■ **POLECENIE A**
Jaki tytuł nosi książeczka przygotowana przez synka w tekście o wyprawie do Italii?
■ **POLECENIE B**
Kontynuuj tekst o wyprawie do Italii, zaczynając od miejsca po jego ostatnim zdaniu.

TEGO NIE ZOBACZYSZ... [1] Światła "stop" masz dobre

Gdy byłem na wyjeździe "za kawą" mój synek postanowił zarabiać jako wydawca. Przygotował mi ofertę – jednostronnie rysowaną książeczkę zszytą dratwą pod symbolicznym tytułem "Jesień" (bo dla niego to jakaż to wiosna ta 2020 roku...?!)...

[książka na przedpłaty]

Część I Do [Część II Tam; Część III Z powrotem]

Rozdz. 1  Światła "stop" masz dobre

Gdy byłem na wyjeździe "za kawą" mój synek postanowił zarabiać jako wydawca. Przygotował mi ofertę – jednostronnie rysowaną książeczkę zszytą dratwą pod symbolicznym tytułem "Jesień" (bo dla niego to jakaż to wiosna ta 2020 roku...?!), na odwrociu której, po zakupie, rozpocząłem relację z mojej eskapady do Italii...

– Fuj! – krzywi się żona, gdy znajduje w aucie woreczek z maseczkami wielokrotnego użytku, które zapomniałem przynieść do prania...Nie wrzuca ich do prowizorycznego pojemniczka, kartonu na zmiotki obok, tylko, ujmując róg folii w dwa palce, od razu do osiedlowego kontenera, który stoi nieopodal.

■ **PODANE INFORMACJE**

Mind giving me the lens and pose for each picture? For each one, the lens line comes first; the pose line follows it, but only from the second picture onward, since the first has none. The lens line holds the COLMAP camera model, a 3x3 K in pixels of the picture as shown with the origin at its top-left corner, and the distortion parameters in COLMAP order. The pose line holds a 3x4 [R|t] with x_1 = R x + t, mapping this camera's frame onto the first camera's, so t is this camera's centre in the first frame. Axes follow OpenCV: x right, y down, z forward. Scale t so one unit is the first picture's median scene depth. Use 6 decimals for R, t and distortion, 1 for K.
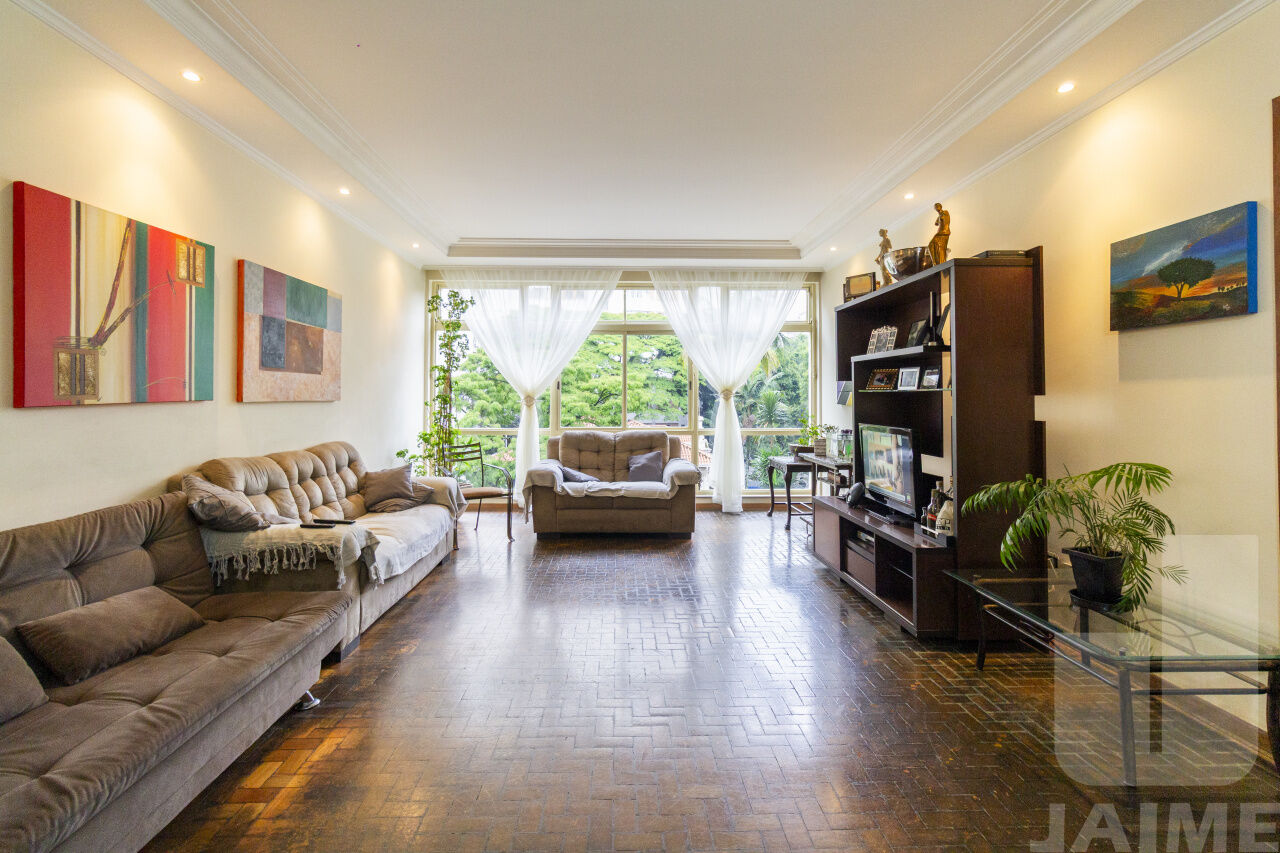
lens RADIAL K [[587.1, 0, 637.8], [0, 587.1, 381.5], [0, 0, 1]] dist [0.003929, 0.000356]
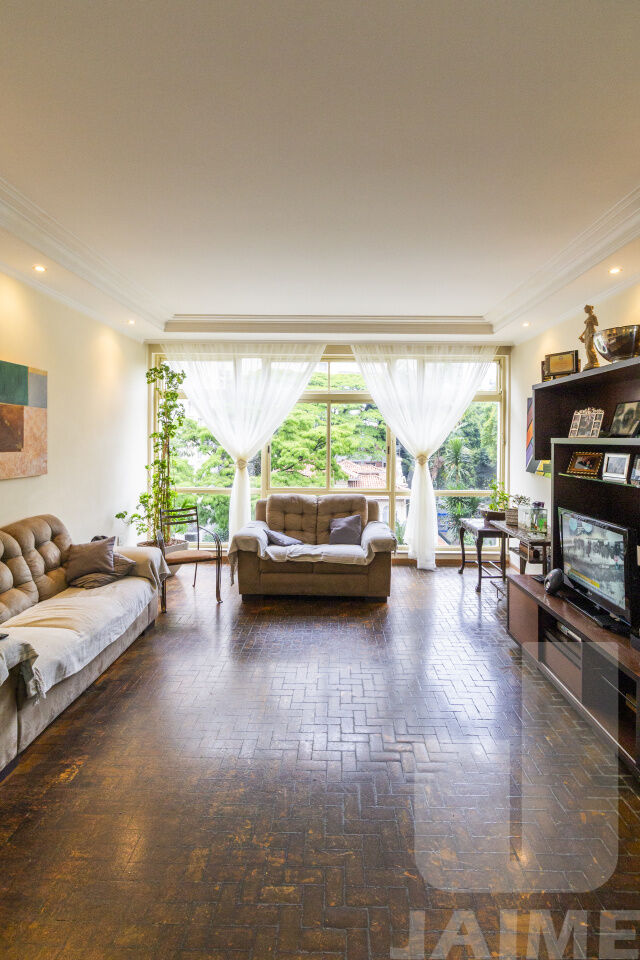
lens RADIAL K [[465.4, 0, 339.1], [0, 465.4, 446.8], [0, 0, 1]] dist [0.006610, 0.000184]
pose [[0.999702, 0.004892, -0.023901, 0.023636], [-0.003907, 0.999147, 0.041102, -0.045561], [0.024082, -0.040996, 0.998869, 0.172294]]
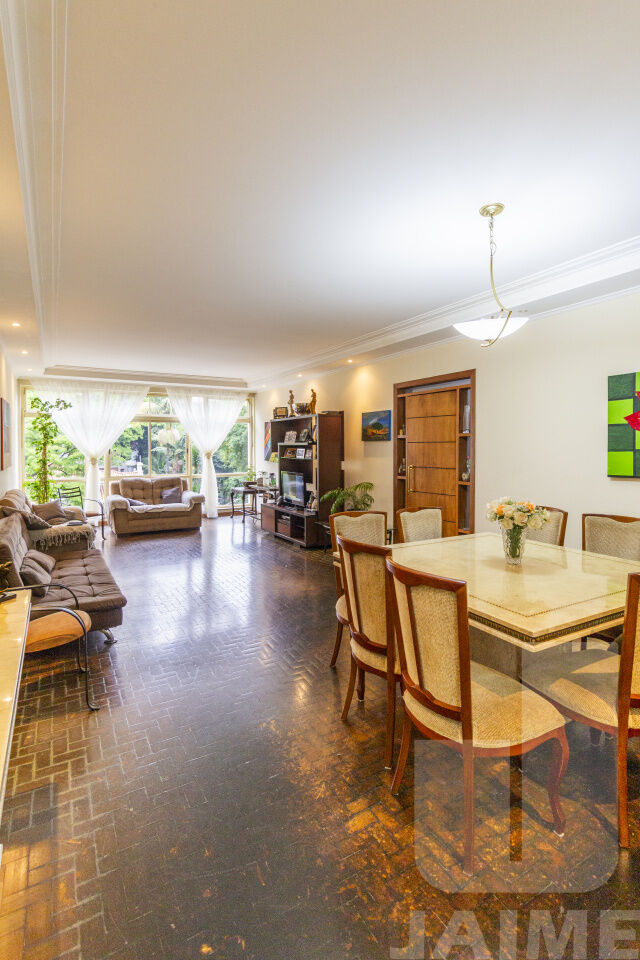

■ **ODPOWIEDŹ A**
Książeczka nosi tytuł „Jesień”.

■ **ODPOWIEDŹ B**
Kosz na śmieci a w tym koszu olaboga!
Jaki lament! jakie jęki! jaka trwoga!
Ile śmieci – jak w dwóch mózgach nihilisty 
Kiedy Bóg mu się objawia ale mglisty

– przemknął mi przez głowę fragment ulubionego wiersza Rymkiewicza.

Faktycznie maseczki były już nieświeże, nie tylko od mojego oddechu i kurzu w samochodzie, ale także poplamione kawą i resztkami jedzenia, ponieważ zazwyczaj musiały być zakładane w pośpiechu, zwłaszcza gdy się otwierało okno podczas rozmaitych, teraz licznych kontroli.

Porządkowaliśmy scudo, żeby zabrać w trasę tylko rzeczy niezbędne, w razie czego przydatne, natomiast wywalaliśmy graty, które trzyma się w bagażniku, gdy mieszka się na trzecim piętrze w bloku bez windy. Obok stało co prawda nasze osobowe galaxy, ale z wpiętymi fotelikami, rowerkami i zabawkami było "magazynowo" bezużyteczne, więc podczas tych porządków w rachubę wchodziła tylko piwnica. Kable startowe, kompresorek, przedłużka do klucza, bo śruby od kół się zapiekają, koło zapasowe przyczepy z wypożyczalni, espandery, linki i pasy mocujące towar... – sporo tego! Aha, jeszcze plandeki z piwnicy...

– Poziom płynów pod maską sprawdzony, pouzupełniany – mruczę do siebie, ale tak, żeby słyszała.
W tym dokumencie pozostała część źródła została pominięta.